*** INPUT DATA ***

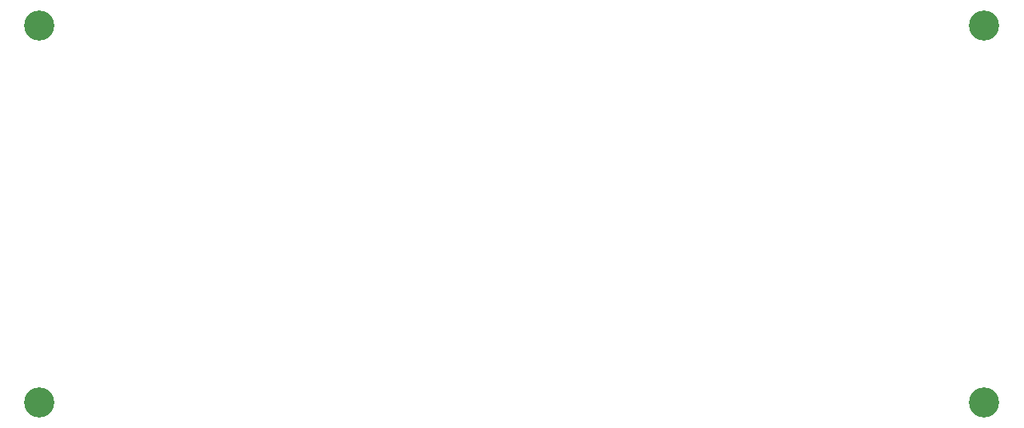
<source format=gbr>
%TF.GenerationSoftware,KiCad,Pcbnew,(6.0.11)*%
%TF.CreationDate,2024-01-03T20:32:58+00:00*%
%TF.ProjectId,LeWiFiModemCase,4c655769-4669-44d6-9f64-656d43617365,rev?*%
%TF.SameCoordinates,Original*%
%TF.FileFunction,Soldermask,Top*%
%TF.FilePolarity,Negative*%
%FSLAX46Y46*%
G04 Gerber Fmt 4.6, Leading zero omitted, Abs format (unit mm)*
G04 Created by KiCad (PCBNEW (6.0.11)) date 2024-01-03 20:32:58*
%MOMM*%
%LPD*%
G01*
G04 APERTURE LIST*
%ADD10C,3.200000*%
G04 APERTURE END LIST*
D10*
%TO.C,REF\u002A\u002A*%
X200197500Y-65855000D03*
%TD*%
%TO.C,REF\u002A\u002A*%
X100197500Y-105855000D03*
%TD*%
%TO.C,REF\u002A\u002A*%
X100197500Y-65855000D03*
%TD*%
%TO.C,REF\u002A\u002A*%
X200197500Y-105855000D03*
%TD*%
M02*

</source>
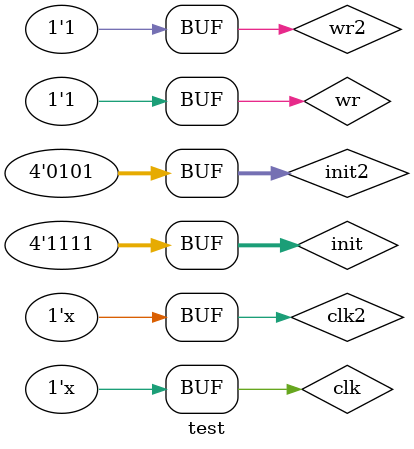
<source format=v>
`include "dds.v"

module test;
wire [7:0] out;
wire sym;
reg [3:0] init;
reg wr;
reg clk;

wire [7:0] out2;
wire sym2;
reg [3:0] init2;
reg wr2;
reg clk2;

wire [7:0] out3;
wire [7:0] out4;

dds test_dd1(out,sym,init,wr,clk);
dds test_dd2(out2,sym2,init2,wr2,clk2);


assign out3=((sym==1'b1)?((8'hff)/2-out/2):(out/2+7'b1111111));
assign out4=((sym2==1'b1)?((8'hff)/2-out2/2):(out2/2+7'b1111111));

initial
begin
	$dumpfile("test.dump");
	$dumpvars(0,clk);
	$dumpvars(1,wr);
	$dumpvars(2,init);
	$dumpvars(3,out3);
	$dumpvars(4,sym);
	$dumpvars(5,clk2);
	$dumpvars(6,wr2);
	$dumpvars(7,init2);
	$dumpvars(8,out2);
	$dumpvars(9,sym2);

	clk=1'b0;
	wr=1'b0;
	init=4'h0f;
	clk2=1'b0;
	wr2=1'b0;
	init2=4'h05;
end

always
begin
	#5 
	begin
		clk=~clk;
		clk2=~clk2;
	end
	#5
	begin
       		wr=1'b1;
		wr2=1'b1;
	end
end
endmodule

</source>
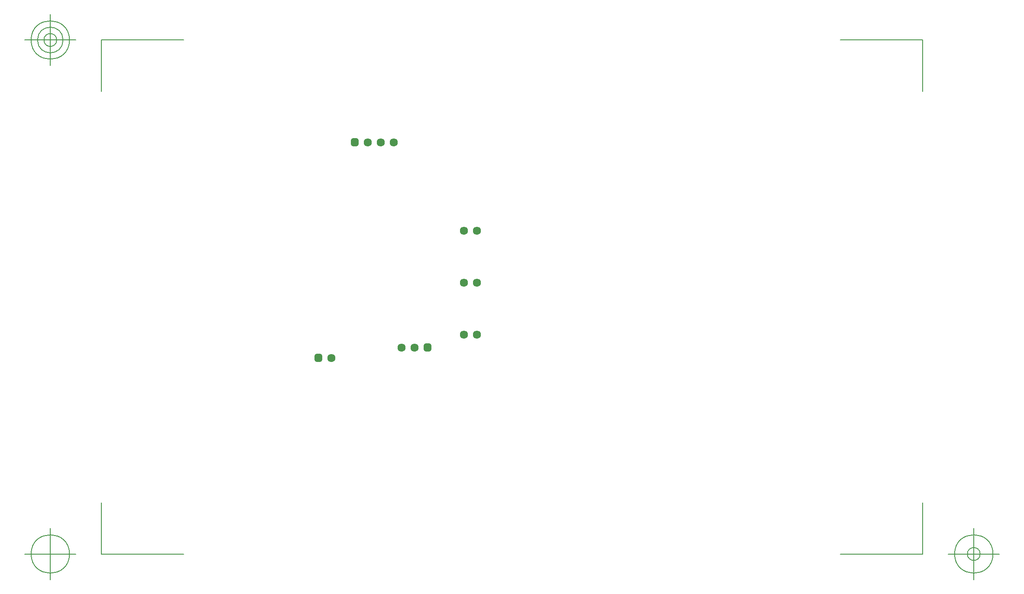
<source format=gbr>
G04 Generated by Ultiboard 13.0 *
%FSLAX34Y34*%
%MOMM*%

%ADD10C,0.0001*%
%ADD11C,0.1270*%
%ADD12R,0.5291X0.5291*%
%ADD13C,0.9949*%
%ADD14C,1.6088*%


G04 ColorRGB 0000FF for the following layer *
%LNCopper Bottom*%
%LPD*%
G54D10*
G54D11*
X-2540Y-2540D02*
X-2540Y97968D01*
X-2540Y-2540D02*
X157968Y-2540D01*
X1602540Y-2540D02*
X1442032Y-2540D01*
X1602540Y-2540D02*
X1602540Y97968D01*
X1602540Y1002540D02*
X1602540Y902032D01*
X1602540Y1002540D02*
X1442032Y1002540D01*
X-2540Y1002540D02*
X157968Y1002540D01*
X-2540Y1002540D02*
X-2540Y902032D01*
X-52540Y-2540D02*
X-152540Y-2540D01*
X-102540Y-52540D02*
X-102540Y47460D01*
X-140040Y-2540D02*
G75*
D01*
G02X-140040Y-2540I37500J0*
G01*
X1652540Y-2540D02*
X1752540Y-2540D01*
X1702540Y-52540D02*
X1702540Y47460D01*
X1665040Y-2540D02*
G75*
D01*
G02X1665040Y-2540I37500J0*
G01*
X1690040Y-2540D02*
G75*
D01*
G02X1690040Y-2540I12500J0*
G01*
X-52540Y1002540D02*
X-152540Y1002540D01*
X-102540Y952540D02*
X-102540Y1052540D01*
X-140040Y1002540D02*
G75*
D01*
G02X-140040Y1002540I37500J0*
G01*
X-127540Y1002540D02*
G75*
D01*
G02X-127540Y1002540I25000J0*
G01*
X-115040Y1002540D02*
G75*
D01*
G02X-115040Y1002540I12500J0*
G01*
G54D12*
X421640Y381000D03*
X635000Y401320D03*
X492760Y802640D03*
G54D13*
X418995Y378355D02*
X424285Y378355D01*
X424285Y383645D01*
X418995Y383645D01*
X418995Y378355D01*D02*
X632355Y398675D02*
X637645Y398675D01*
X637645Y403965D01*
X632355Y403965D01*
X632355Y398675D01*D02*
X490115Y799995D02*
X495405Y799995D01*
X495405Y805285D01*
X490115Y805285D01*
X490115Y799995D01*D02*
G54D14*
X447040Y381000D03*
X609600Y401320D03*
X584200Y401320D03*
X731520Y528320D03*
X706120Y528320D03*
X731520Y426720D03*
X706120Y426720D03*
X543560Y802640D03*
X518160Y802640D03*
X568960Y802640D03*
X731520Y629920D03*
X706120Y629920D03*

M02*

</source>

*** End of INPUT DATA ***

WORK INSTRUCTIONS:
Out of the records above, pick each line that contains the string "wire".

RESULT OF THIS TASK:
wire [7:0] out;
wire sym;
wire [7:0] out2;
wire sym2;
wire [7:0] out3;
wire [7:0] out4;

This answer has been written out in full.